_TASK A_:
Answer these questions from the passage on treatment-refractory depression:
(i) How many randomized controlled trials did the review identify?
(ii) What age range did adults need to fall within to be included?
(iii) In which year did the World Psychiatric Association give its definition of "resistant" depression?
_TASK B_:
Echo the passage on treatment-refractory depression word for word, starting with "Results We identified" and going on through "inform clinical practice.".
*** PAGE EXTRACT Section Begins ***
Background About 30% of people with depression do not respond to an antidepressant at the recommended dose and can be described as having treatment-refractory depression.
Aims To summarise the findings from all randomised controlled trials (RCTs) that have assessed the efficacy of a pharmacological or psychological intervention for treatment-refractory depression.
Method We used a systematic search strategy to identify RCTs that included adults aged 18-75 years with a diagnosis of unipolar depression that had not responded to a 4-week course of a recommended dose of an antidepressant.
Results We identified 16 RCTs. None of the included trials assessed the efficacy of psychotherapy. All the trials were too small to detect an important clinical response. We found only two trials on lithium augmentation, which randomised 50 subjects in total.
Conclusions There is little evidence to guide the management of depression that has not responded to a course of antidepressants. Treatment-refractory depression is an important public health problem and large pragmatic trials are needed to inform clinical practice.
Approximately 30% of people with depressive illness do not respond to the usual recommended dose of antidepressants. The World Psychiatric Association made one of the earliest definitions of ‘resistant’ depression as, ‘ an absence of clinical response to treatment with a tricyclic antidepressant at a minimum dose of 150 mg/day of imipramine (or equivalent drug) for 4 to 6 weeks’ (World Psychiatric Association, 1974). A number of alternative definitions have been used but the term ‘treatment-refractory depression’ that we adopt here will be the World Psychiatric Association definition with a 4-week time criterion. Most other definitions require more ‘ severe’ treatment-refractory depression, in the sense that patients have failed to respond to more than a single course of antidepressant (Thase & Rush, 1995).
*** PAGE EXTRACT Section Ends ***
*** ENTRIES SHOWN Section Begins ***
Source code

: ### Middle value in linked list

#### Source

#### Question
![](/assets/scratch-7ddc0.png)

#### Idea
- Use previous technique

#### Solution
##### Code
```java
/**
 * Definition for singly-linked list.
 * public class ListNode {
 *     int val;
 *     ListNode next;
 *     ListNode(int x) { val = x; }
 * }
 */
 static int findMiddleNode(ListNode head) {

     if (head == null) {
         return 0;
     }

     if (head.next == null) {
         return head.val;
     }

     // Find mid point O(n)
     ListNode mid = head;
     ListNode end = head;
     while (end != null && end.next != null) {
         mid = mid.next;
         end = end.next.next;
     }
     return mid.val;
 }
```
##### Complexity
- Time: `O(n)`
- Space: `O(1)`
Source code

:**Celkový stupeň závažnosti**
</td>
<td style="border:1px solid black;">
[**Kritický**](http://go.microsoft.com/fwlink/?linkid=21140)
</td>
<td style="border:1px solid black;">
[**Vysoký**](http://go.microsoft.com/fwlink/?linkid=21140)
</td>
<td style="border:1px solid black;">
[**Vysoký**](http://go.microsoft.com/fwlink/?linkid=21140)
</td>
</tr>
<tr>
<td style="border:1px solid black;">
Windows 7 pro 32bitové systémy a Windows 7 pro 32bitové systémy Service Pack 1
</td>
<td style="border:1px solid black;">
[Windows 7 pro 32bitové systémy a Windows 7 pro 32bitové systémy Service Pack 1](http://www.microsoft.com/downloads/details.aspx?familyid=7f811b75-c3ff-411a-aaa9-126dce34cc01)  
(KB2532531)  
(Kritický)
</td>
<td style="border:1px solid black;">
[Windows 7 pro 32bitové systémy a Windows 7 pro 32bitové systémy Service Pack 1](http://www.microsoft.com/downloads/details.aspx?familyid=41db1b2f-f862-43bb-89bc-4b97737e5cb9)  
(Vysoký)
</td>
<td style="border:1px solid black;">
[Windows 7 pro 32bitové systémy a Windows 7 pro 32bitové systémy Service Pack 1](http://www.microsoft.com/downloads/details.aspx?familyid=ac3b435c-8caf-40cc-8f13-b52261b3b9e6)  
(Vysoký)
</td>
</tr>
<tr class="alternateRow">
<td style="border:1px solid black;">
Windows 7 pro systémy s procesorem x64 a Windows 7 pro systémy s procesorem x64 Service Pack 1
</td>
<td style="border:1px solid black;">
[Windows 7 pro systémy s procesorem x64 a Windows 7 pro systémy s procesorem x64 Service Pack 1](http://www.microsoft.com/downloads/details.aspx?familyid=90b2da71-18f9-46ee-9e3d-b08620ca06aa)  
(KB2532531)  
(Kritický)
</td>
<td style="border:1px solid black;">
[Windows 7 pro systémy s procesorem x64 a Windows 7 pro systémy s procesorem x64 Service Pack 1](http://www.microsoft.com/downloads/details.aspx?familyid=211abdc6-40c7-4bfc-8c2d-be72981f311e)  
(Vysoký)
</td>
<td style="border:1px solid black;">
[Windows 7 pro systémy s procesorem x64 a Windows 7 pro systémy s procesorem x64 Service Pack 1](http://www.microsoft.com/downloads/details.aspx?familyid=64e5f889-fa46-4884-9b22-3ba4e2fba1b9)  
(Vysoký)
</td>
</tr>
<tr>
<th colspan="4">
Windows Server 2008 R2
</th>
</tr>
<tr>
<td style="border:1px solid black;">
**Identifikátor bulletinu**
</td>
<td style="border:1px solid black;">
*** ENTRIES SHOWN Section Ends ***
_EXERCISE RESULT A_:
(i) 16
(ii) 18-75 years
(iii) 1974

_EXERCISE RESULT B_:
Results We identified 16 RCTs. None of the included trials assessed the efficacy of psychotherapy. All the trials were too small to detect an important clinical response. We found only two trials on lithium augmentation, which randomised 50 subjects in total.
Conclusions There is little evidence to guide the management of depression that has not responded to a course of antidepressants. Treatment-refractory depression is an important public health problem and large pragmatic trials are needed to inform clinical practice.